Huitième et neuvième questions
Cette matière s'adresse plutôt à mon collègue des Affaires étrangères, mais je puis confirmer à l'honorable membre que de nombreux accords de coopération scientifique et technique, y compris sur l'utilisation de l'énergie nucléaire à des fins pacifiques, ont été signés par la Belgique avec d'autres États, auxquels s'ajoutent des accords conclus par Euratom. Je peux citer parmi les États en question les États-Unis, l'Australie, le Canada, la Russie, la Chine, la Hongrie, la Corée du Sud, l'Égypte, etc.
Dixième question
Par le passé (1981-1985), Synatom a vendu de l'uranium faiblement enrichi qui excédait les besoins des centrales de Doel et Tihange. Ces ventes ont été faites en Europe à des sociétés américaines et européennes, avec l'approbation d'Euratom. Synatom a également livré à des tiers du plutonium provenant du retraitement des combustibles belges. Le détail en a été exposé lors du débat parlementaire de 1993 que j'ai mentionné ci-dessus et auquel j'invite l'honorable membre à se référer. Quant à Belgonucléaire, elle a vendu à ses clients le plutonium nécessaire à la fabrication de combustible MOX. Toutes ces transactions de Synatom et de Belgonucléaire, ont reçu l'approbation d'Euratom.
Onzième question
Je peux communiquer que l'Agence d'approvisionnement d'Euratom doit approuver toutes les transactions. Euratom (Division de « Garanties » de Luxembourg) et l'Agence internationale de l'énergie atomique vérifient par des contrôles extrêmement stricts la matérialité des faits. Dans le cas du plutonium, ces contrôles sont permanents et se font en présence de représentants du Service de la sécurité nucléaire du ministère de la Justice. En outre, l'importation, l'exportation et le transport sont contrôlés par les administrations fédérales.
Douzième question
Dans le respect des réglementations rappelées ci-dessus et pour autant qu'Euratom approuve la transaction, de l'uranium enrichi ou du plutonium peuvent être vendus à des entreprises étrangères.
Treizième question
Les engagements internationaux de la Belgique s'opposent formellement à ce que de telles ventes soient faites à des fins militaires.
Quatorzième question
J'invite l'honorable membre à s'adresser au ministre de la Défense nationale, qui est compétent dans ce domaine.
Questions 15, 16 et 17
Je veux répéter encore une fois clairement qu'aucune matière fissile d'origine belge n'a été employée pour les essais militaires français dans le Pacifique.
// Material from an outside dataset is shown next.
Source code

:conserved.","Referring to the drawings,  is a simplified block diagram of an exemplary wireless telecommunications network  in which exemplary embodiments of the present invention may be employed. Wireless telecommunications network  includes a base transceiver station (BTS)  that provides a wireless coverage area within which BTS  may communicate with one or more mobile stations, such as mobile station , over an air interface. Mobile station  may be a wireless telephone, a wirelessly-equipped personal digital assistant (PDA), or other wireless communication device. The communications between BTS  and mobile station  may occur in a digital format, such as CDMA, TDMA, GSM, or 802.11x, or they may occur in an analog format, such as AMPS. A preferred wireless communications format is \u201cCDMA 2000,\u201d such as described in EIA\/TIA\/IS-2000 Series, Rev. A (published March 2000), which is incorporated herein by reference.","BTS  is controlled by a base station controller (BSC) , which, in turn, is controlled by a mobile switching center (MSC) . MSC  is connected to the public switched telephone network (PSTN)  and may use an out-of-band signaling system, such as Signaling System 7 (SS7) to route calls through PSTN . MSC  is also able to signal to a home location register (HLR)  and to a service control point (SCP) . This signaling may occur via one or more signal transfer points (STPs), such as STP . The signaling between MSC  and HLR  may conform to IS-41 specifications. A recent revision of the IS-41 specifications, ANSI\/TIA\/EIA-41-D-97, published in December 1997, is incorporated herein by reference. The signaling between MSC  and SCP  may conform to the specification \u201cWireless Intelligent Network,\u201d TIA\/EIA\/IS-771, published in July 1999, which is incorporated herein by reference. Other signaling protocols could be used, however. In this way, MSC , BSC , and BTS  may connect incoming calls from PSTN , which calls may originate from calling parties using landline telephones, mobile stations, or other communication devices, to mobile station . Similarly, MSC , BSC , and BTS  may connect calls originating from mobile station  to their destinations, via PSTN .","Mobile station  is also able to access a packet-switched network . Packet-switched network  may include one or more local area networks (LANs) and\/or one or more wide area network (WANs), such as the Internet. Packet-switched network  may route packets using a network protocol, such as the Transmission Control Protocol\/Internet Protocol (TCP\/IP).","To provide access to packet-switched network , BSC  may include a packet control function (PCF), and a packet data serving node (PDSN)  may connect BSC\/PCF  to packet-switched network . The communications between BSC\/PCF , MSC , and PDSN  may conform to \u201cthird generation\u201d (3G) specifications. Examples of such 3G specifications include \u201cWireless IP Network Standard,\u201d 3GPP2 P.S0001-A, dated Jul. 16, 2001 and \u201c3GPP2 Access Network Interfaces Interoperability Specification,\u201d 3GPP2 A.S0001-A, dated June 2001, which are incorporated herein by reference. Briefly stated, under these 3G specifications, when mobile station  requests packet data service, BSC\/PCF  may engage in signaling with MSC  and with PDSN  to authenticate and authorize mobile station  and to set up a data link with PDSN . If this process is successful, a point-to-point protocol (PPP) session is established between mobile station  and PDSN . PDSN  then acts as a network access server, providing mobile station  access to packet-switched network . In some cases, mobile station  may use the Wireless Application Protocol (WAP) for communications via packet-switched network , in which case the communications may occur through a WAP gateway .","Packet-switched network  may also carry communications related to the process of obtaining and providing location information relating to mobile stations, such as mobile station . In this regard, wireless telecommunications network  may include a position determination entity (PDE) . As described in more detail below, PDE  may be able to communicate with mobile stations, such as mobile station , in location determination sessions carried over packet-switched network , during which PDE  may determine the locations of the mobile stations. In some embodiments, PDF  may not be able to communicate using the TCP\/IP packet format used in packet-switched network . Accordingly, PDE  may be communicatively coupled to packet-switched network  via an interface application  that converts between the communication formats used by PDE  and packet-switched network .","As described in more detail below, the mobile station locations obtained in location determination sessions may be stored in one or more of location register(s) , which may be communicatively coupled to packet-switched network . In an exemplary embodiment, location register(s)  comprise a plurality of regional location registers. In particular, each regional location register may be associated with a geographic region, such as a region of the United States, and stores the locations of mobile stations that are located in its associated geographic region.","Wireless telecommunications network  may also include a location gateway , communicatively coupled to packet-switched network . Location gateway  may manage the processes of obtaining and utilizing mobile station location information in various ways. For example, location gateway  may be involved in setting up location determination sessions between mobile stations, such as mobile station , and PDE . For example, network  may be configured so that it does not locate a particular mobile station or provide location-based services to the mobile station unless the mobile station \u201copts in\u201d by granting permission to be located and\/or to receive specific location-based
En ce qui concerne la dix-huitième question, je vois mal comment le dispositif existant pourrait être complété pour renforcer le contrôle et la transparence des transactions sur les matières nucléaires, en tout cas dans nos États déjà soumis aux deux systèmes de contrôles internationaux d'Euratom et de l'AIEA.
Une aide active est fournie aux États dont les systèmes de contrôle et de comptabilité présentent une moindre fiabilité. Cette aide est fournie sous les auspices de l'AIEA et d'Euratom.
Un remplacement des systèmes de contrôle dans ces États ainsi que des mesures de protection physique adéquates permettra de diminuer drastiquement les risques de diversion de matériaux nucléaires.